WHAT THE TASK ASKS. Determine the number of lines in the entries below in which the word "hand" appears, and reply with that number only.
--- INPUT DATA ---
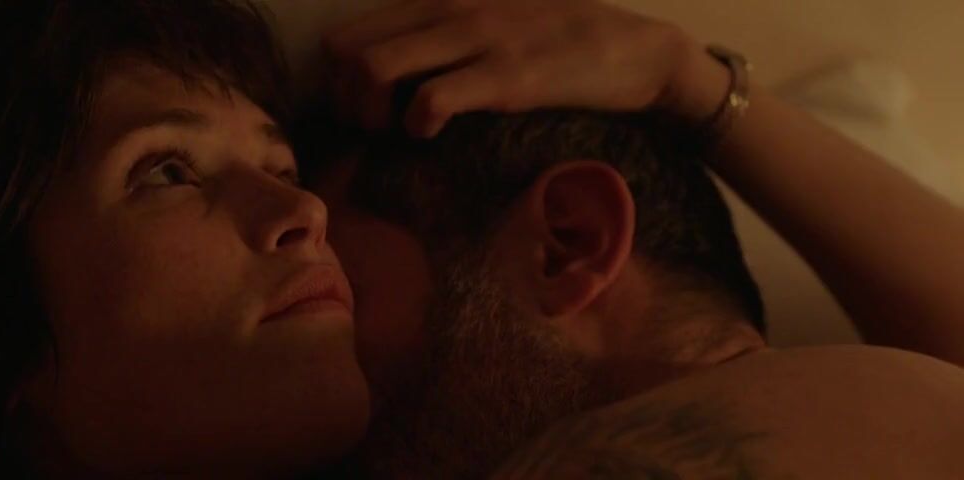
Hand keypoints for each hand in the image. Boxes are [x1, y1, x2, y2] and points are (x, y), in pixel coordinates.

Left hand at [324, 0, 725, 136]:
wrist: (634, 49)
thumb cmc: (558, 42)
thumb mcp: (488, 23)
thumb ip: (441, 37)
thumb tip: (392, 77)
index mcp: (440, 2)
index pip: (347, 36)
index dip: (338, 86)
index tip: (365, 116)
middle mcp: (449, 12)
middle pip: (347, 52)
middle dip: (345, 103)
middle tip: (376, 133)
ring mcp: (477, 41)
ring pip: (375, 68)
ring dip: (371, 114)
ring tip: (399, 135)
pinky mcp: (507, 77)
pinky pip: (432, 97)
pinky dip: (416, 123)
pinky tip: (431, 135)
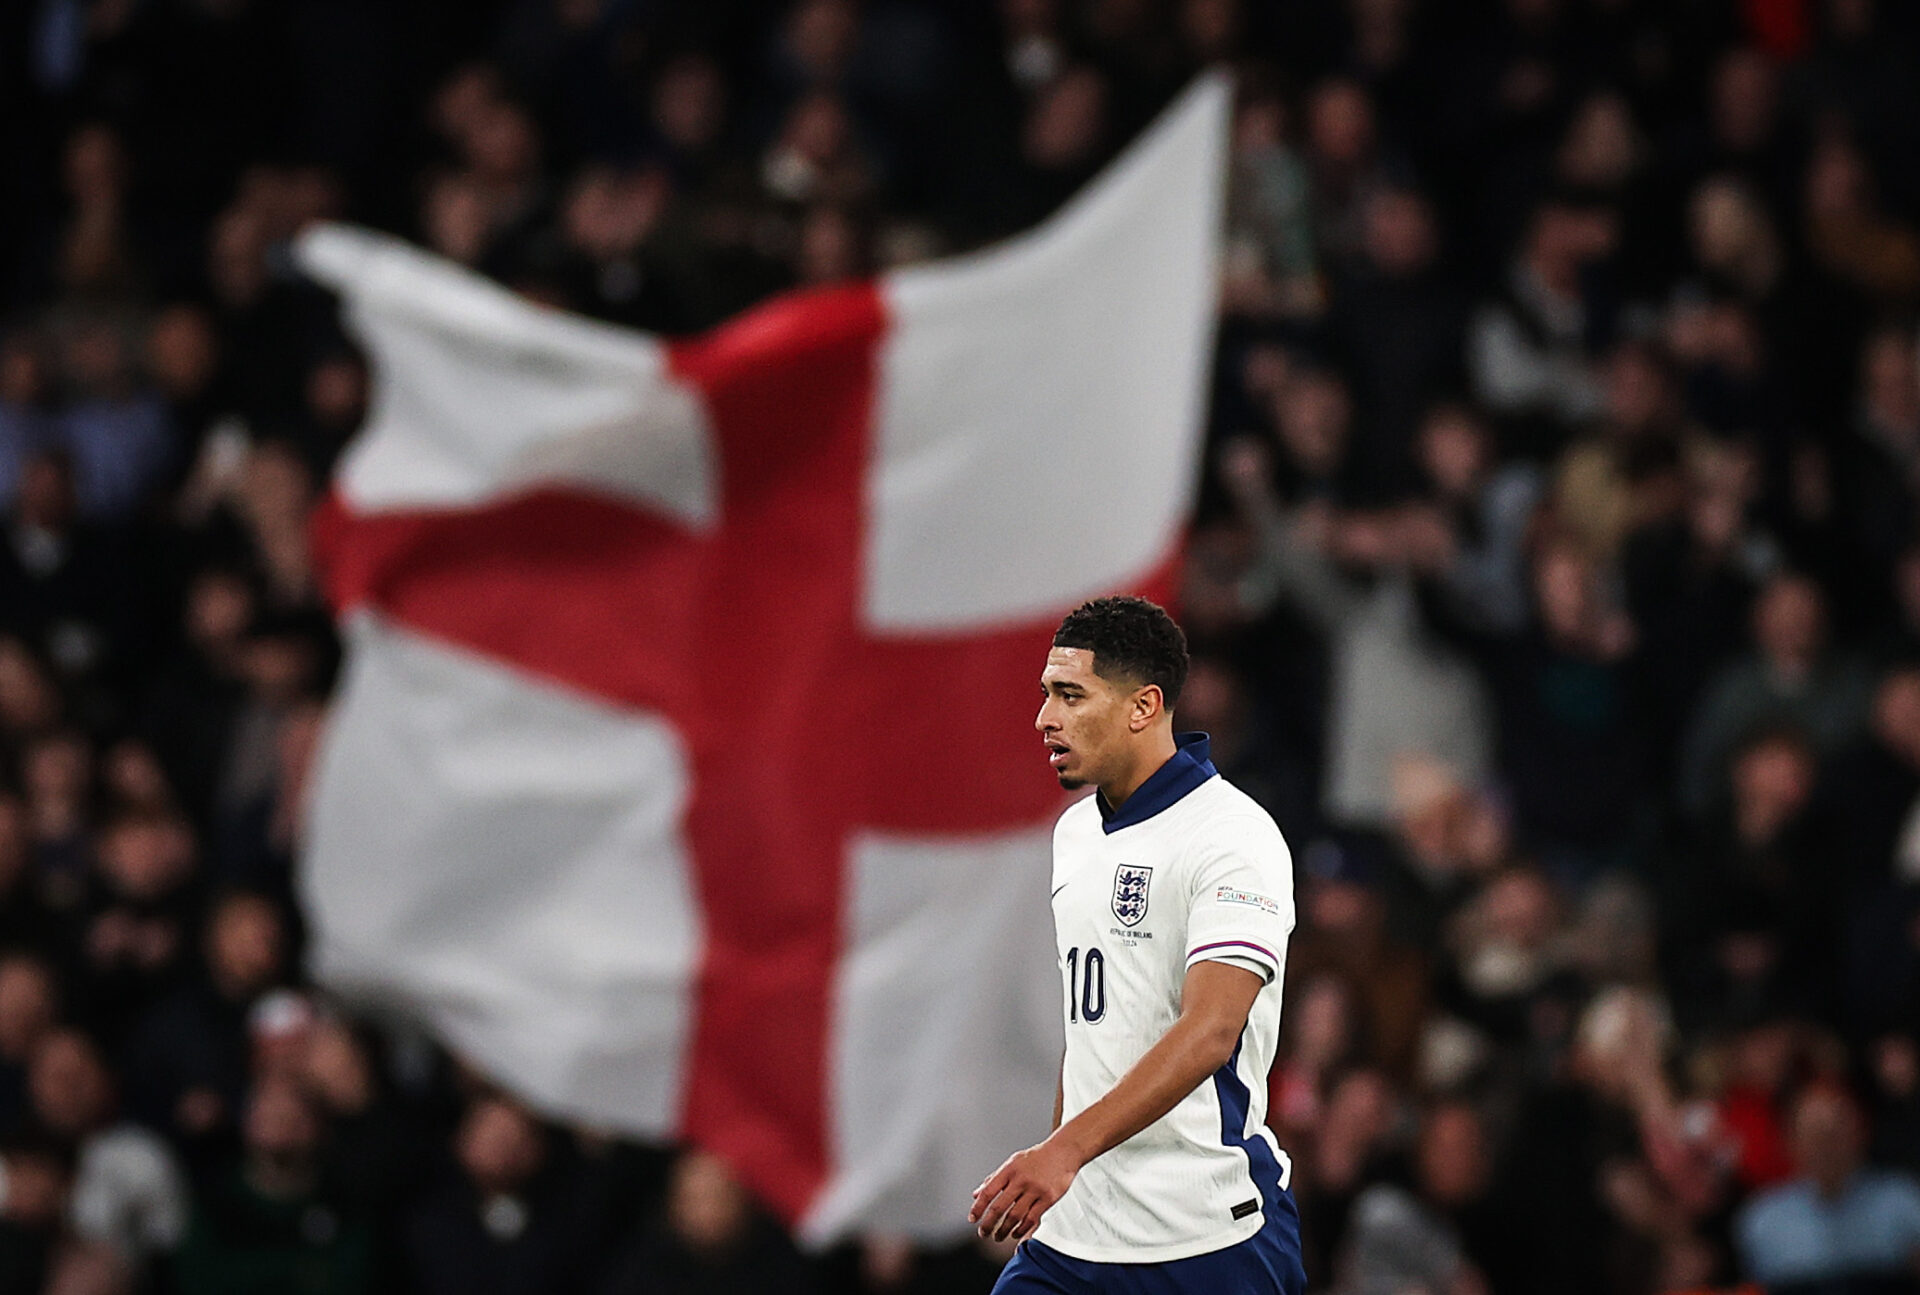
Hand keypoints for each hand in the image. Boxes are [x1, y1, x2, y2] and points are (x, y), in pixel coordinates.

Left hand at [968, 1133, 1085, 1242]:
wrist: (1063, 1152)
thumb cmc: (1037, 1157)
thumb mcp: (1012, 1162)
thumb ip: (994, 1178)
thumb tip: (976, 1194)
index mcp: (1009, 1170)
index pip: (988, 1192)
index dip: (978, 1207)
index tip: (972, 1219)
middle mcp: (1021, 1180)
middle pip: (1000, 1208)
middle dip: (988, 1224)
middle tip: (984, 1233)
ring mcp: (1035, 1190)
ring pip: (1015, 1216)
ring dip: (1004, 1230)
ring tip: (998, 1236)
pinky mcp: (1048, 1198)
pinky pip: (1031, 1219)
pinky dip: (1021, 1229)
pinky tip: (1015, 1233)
---
ANSWER SECTION. 4